## Description of the task
If a line holds the word "Windows", copy it from the entries.

• • • •

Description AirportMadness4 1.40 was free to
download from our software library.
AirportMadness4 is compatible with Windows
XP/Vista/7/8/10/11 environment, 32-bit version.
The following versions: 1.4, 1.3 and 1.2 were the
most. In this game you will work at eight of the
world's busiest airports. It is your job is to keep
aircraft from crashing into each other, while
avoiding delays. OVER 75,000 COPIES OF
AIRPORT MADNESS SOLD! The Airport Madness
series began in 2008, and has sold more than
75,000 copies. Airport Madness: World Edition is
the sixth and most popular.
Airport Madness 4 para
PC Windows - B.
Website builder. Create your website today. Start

• • • •

## Exercise result
AirportMadness4 is compatible with Windows
PC Windows - B.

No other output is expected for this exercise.